Let $\mathcal{C}$ be a category. Two objects $A,B$ in $\mathcal{C}$ are said to be joined if there is a morphism with domain one object and codomain the other. In other words, $\hom(A,B)\cup \hom(B,A)\ne \varnothing$ . Two objects $A,B$ are said to be connected if there is a finite sequence of objects in $\mathcal{C}$ $$A=C_1, C_2, \ldots, C_n = B$$ such that $C_i,C_{i+1}$ are joined for $i=1,\ldots,n-1$ .

A category is said to be connected if every pair of objects are connected, and strongly connected if every pair of objects are joined.

For example, every category with either an initial object or a terminal object is connected. If a category has a zero object, it is strongly connected.
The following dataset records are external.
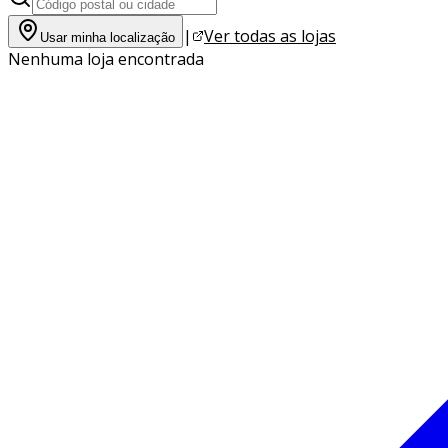
|
Ver todas as lojas
Usar minha localização
Nenhuma loja encontrada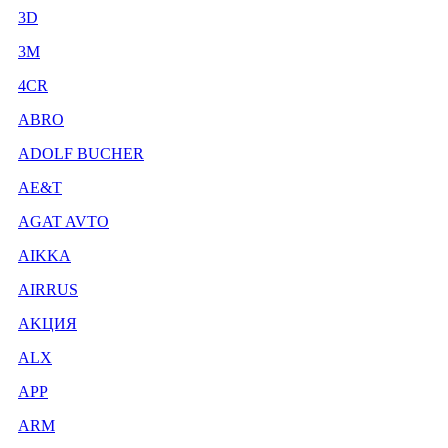
3D
3М
4CR
ABRO
ADOLF BUCHER
AE&T
AGAT AVTO
AIKKA
AIRRUS
AKЦИЯ
ALX
APP
ARM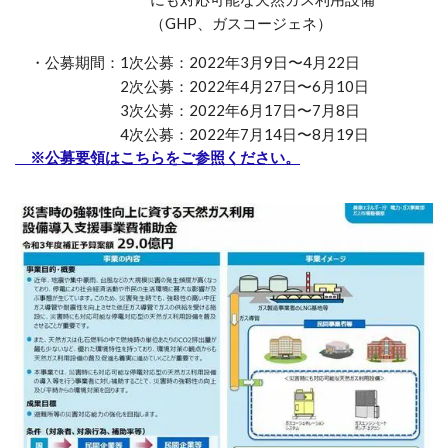
（GHP、ガスコージェネ）
・公募期間：1次公募：2022年3月9日〜4月22日
2次公募：2022年4月27日〜6月10日
3次公募：2022年6月17日〜7月8日
4次公募：2022年7月14日〜8月19日
※公募要領はこちらをご参照ください。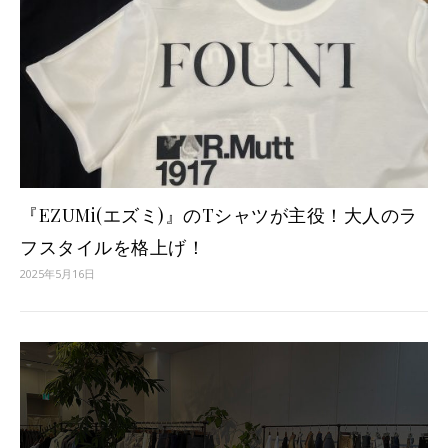
『EZUMi(エズミ)』のTシャツが主役！大人のラ
フスタイルを格上げ！
2025年5月16日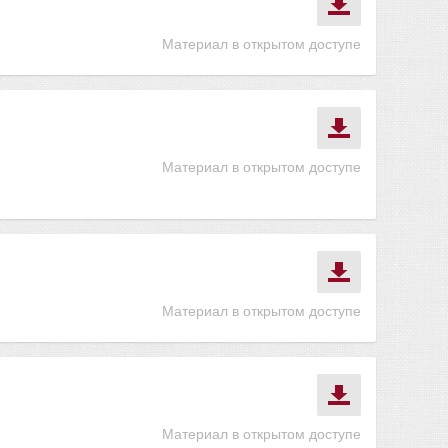
Материал в открытом доступе
Материал в открытом доступе
Материал в открытом доступе
Материал в открытом доступе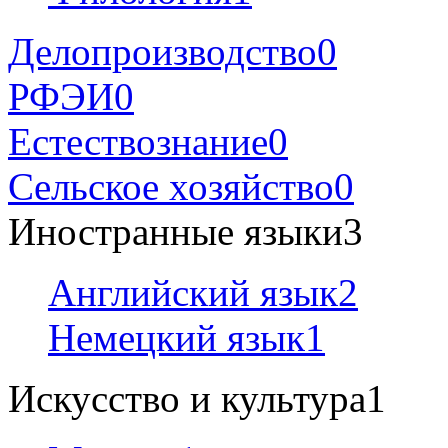
Делопроизводство
0
РФЭИ
0
Естествознание
0
Сельское хозяйство
0
Иностранные языки
3
Английский язык
2
Немецкий язык
1
Искусство и культура
1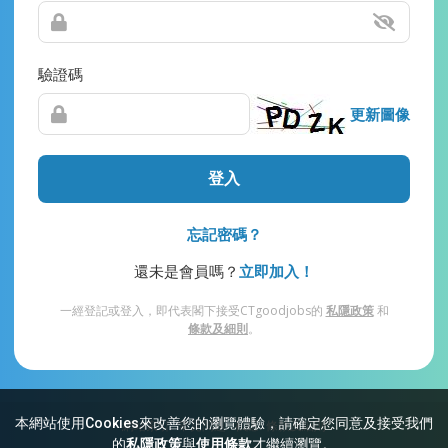
驗證碼
更新圖像
登入
忘記密碼？
還未是會員嗎？
立即加入！
一經登記或登入，即代表閣下接受CTgoodjobs的
私隱政策
和
條款及細則
。
本網站使用Cookies來改善您的瀏覽體驗，請確定您同意及接受我們
網站索引
常見問題
私隱
條款及細則
的
私隱政策
與
使用條款
才繼續瀏覽。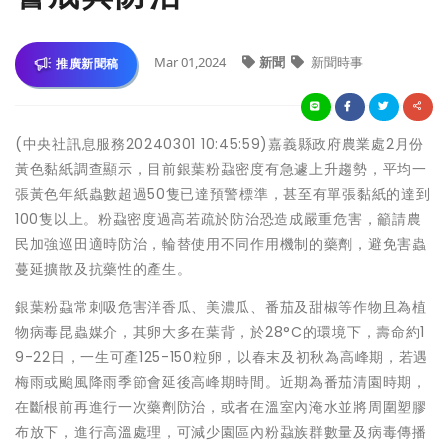
Mar 01,2024
新聞
新聞時事
推廣新聞稿
(中央社訊息服務20240301 10:45:59)嘉義縣政府農業處2月份
黃色黏紙調查顯示，目前銀葉粉蝨密度有急遽上升趨勢，平均一
張黃色年紙蟲數超過50隻已達預警標準，甚至有單張黏紙的達到
100隻以上。粉蝨密度過高若疏於防治恐造成嚴重危害，籲請農
民加強巡田適時防治，輪替使用不同作用機制的藥劑，避免害蟲
蔓延擴散及抗藥性的產生。
銀葉粉蝨常刺吸危害洋香瓜、美濃瓜、番茄及甜椒等作物且為植
物病毒昆蟲媒介，其卵大多在葉背，於28°C的環境下，壽命約1
9-22日，一生可產125-150粒卵，以春末及初秋為高峰期，若遇
梅雨或颱風降雨季節會延後高峰期時間。近期為番茄清園時期，
在斷根前再進行一次藥劑防治，或者在溫室內淹水並將周圍塑膠
布放下，進行高溫處理，可減少園區內粉蝨族群數量及病毒傳播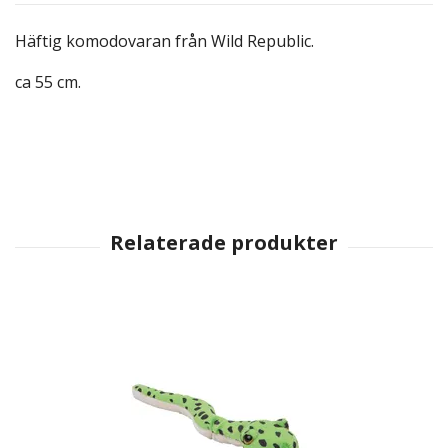
Häftig komodovaran från Wild Republic.
ca 55 cm.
A small category may be viewed as a graph or a digraph. Then the underlying graph of a small connected category is connected, and the underlying digraph of a small strongly connected category is strongly connected. Conversely, the free category freely generated a connected graph is connected, and the free category freely generated by a strongly connected digraph is strongly connected.

The relation (on objects of $\mathcal{C}$ ) of being joined is in general not an equivalence relation (it is reflexive and symmetric, but not transitive). Let us call this relation $R$ . The relation of being connected, on the other hand, is an equivalence relation, and is the transitive closure $R^*$ of $R$ . Therefore, we may partition the class of objects in $\mathcal{C}$ by $R^*$ . Furthermore, $R^*$ induces an equivalence relation $R'$ on the class of all morphisms in $\mathcal{C}$ : for morphisms $f,g$ , set $$f R' g\qquad\mbox{iff}\qquad \operatorname{dom}(f) R^* \operatorname{dom}(g).$$ If $A$ is an object of $\mathcal{C}$ , denote $[A]$ the equivalence class containing $A$ under $R^*$ , together with the equivalence class containing $1_A$ under $R'$ . Then $[A]$ is a connected full subcategory of $\mathcal{C}$ . $[A]$ is called a connected component of $\mathcal{C}$ . Every small category can be expressed as the disjoint union of its connected components.

Bibliography

1

S. Mac Lane, Categories for the Working Mathematician, Springer, New York (1971).